§ **PROMPT**
Wherever a line in the data below holds "originalAmount", copy that line.

* * *

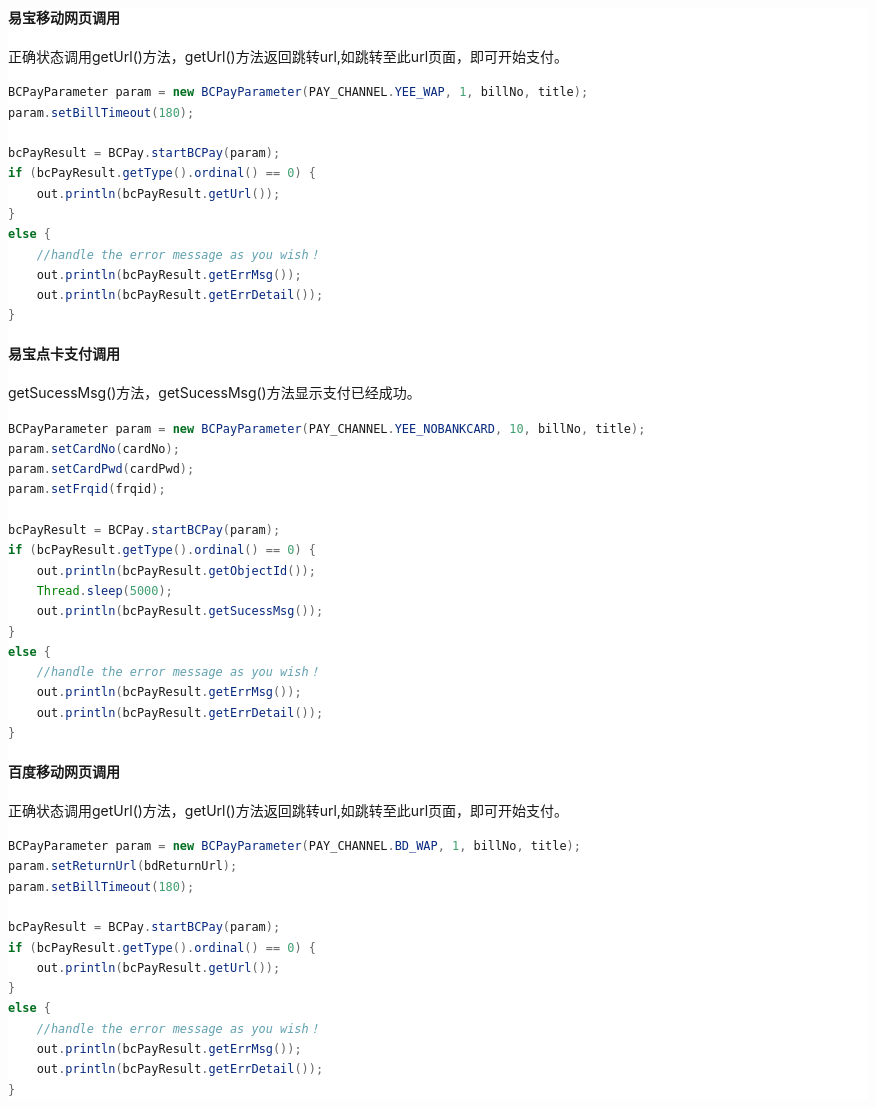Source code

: 
#### <a name="yee_wap">易宝移动网页调用</a>
正确状态调用getUrl()方法，getUrl()方法返回跳转url,如跳转至此url页面，即可开始支付。
```java
BCPayParameter param = new BCPayParameter(PAY_CHANNEL.YEE_WAP, 1, billNo, title);
param.setBillTimeout(180);

bcPayResult = BCPay.startBCPay(param);
if (bcPayResult.getType().ordinal() == 0) {
	out.println(bcPayResult.getUrl());
}
else {
	//handle the error message as you wish！
	out.println(bcPayResult.getErrMsg());
	out.println(bcPayResult.getErrDetail());
}
```

#### <a name="yee_nobankcard">易宝点卡支付调用</a>
getSucessMsg()方法，getSucessMsg()方法显示支付已经成功。
```java
BCPayParameter param = new BCPayParameter(PAY_CHANNEL.YEE_NOBANKCARD, 10, billNo, title);
param.setCardNo(cardNo);
param.setCardPwd(cardPwd);
param.setFrqid(frqid);

bcPayResult = BCPay.startBCPay(param);
if (bcPayResult.getType().ordinal() == 0) {
	out.println(bcPayResult.getObjectId());
	Thread.sleep(5000);
	out.println(bcPayResult.getSucessMsg());
}
else {
	//handle the error message as you wish！
	out.println(bcPayResult.getErrMsg());
	out.println(bcPayResult.getErrDetail());
}
```

#### <a name="bd_wap">百度移动网页调用</a>
正确状态调用getUrl()方法，getUrl()方法返回跳转url,如跳转至此url页面，即可开始支付。
```java
BCPayParameter param = new BCPayParameter(PAY_CHANNEL.BD_WAP, 1, billNo, title);
param.setReturnUrl(bdReturnUrl);
param.setBillTimeout(180);

bcPayResult = BCPay.startBCPay(param);
if (bcPayResult.getType().ordinal() == 0) {
	out.println(bcPayResult.getUrl());
}
else {
	//handle the error message as you wish！
	out.println(bcPayResult.getErrMsg());
	out.println(bcPayResult.getErrDetail());
}
```
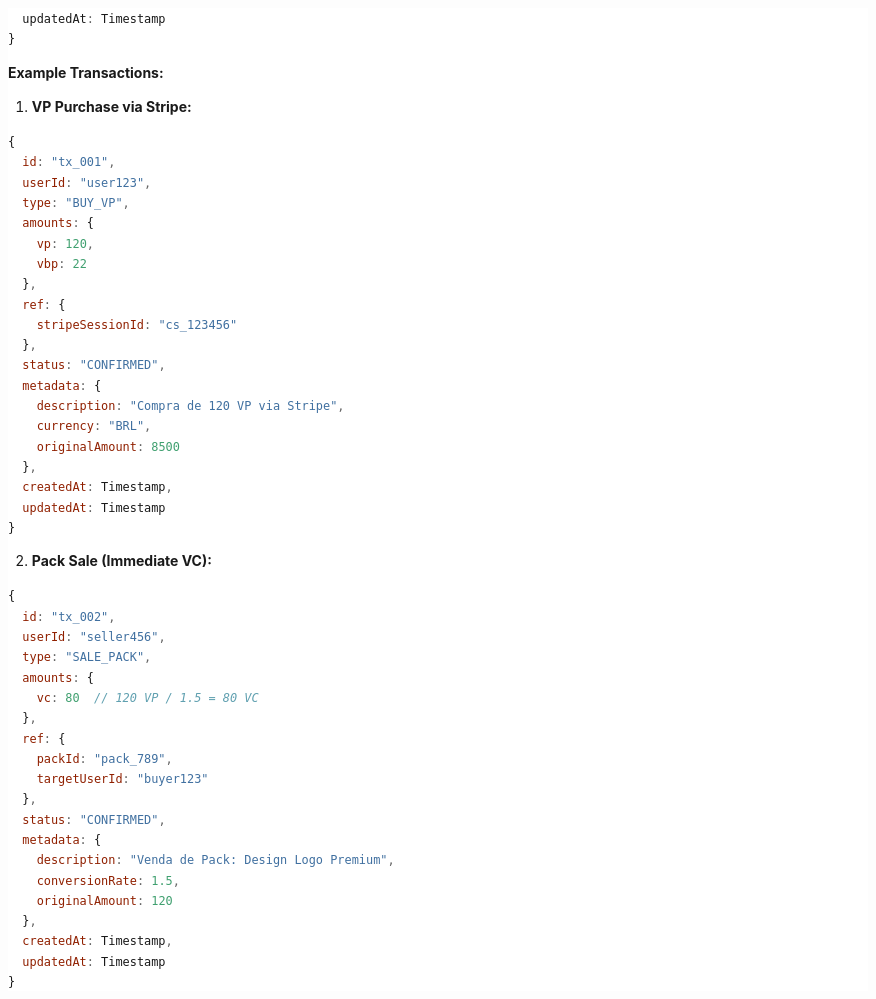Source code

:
 ```js
  updatedAt: Timestamp
}
```

**Example Transactions:**

1. **VP Purchase via Stripe:**
```js
{
  id: "tx_001",
  userId: "user123",
  type: "BUY_VP",
  amounts: {
    vp: 120,
    vbp: 22
  },
  ref: {
    stripeSessionId: "cs_123456"
  },
  status: "CONFIRMED",
  metadata: {
    description: "Compra de 120 VP via Stripe",
    currency: "BRL",
    originalAmount: 8500
  },
  createdAt: Timestamp,
  updatedAt: Timestamp
}
```

2. **Pack Sale (Immediate VC):**
```js
{
  id: "tx_002",
  userId: "seller456",
  type: "SALE_PACK",
  amounts: {
    vc: 80  // 120 VP / 1.5 = 80 VC
  },
  ref: {
    packId: "pack_789",
    targetUserId: "buyer123"
  },
  status: "CONFIRMED",
  metadata: {
    description: "Venda de Pack: Design Logo Premium",
    conversionRate: 1.5,
    originalAmount: 120
  },
  createdAt: Timestamp,
  updatedAt: Timestamp
}
```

* * *

§ **RESULT FOR THIS EXERCISE**
    originalAmount: 8500
    originalAmount: 120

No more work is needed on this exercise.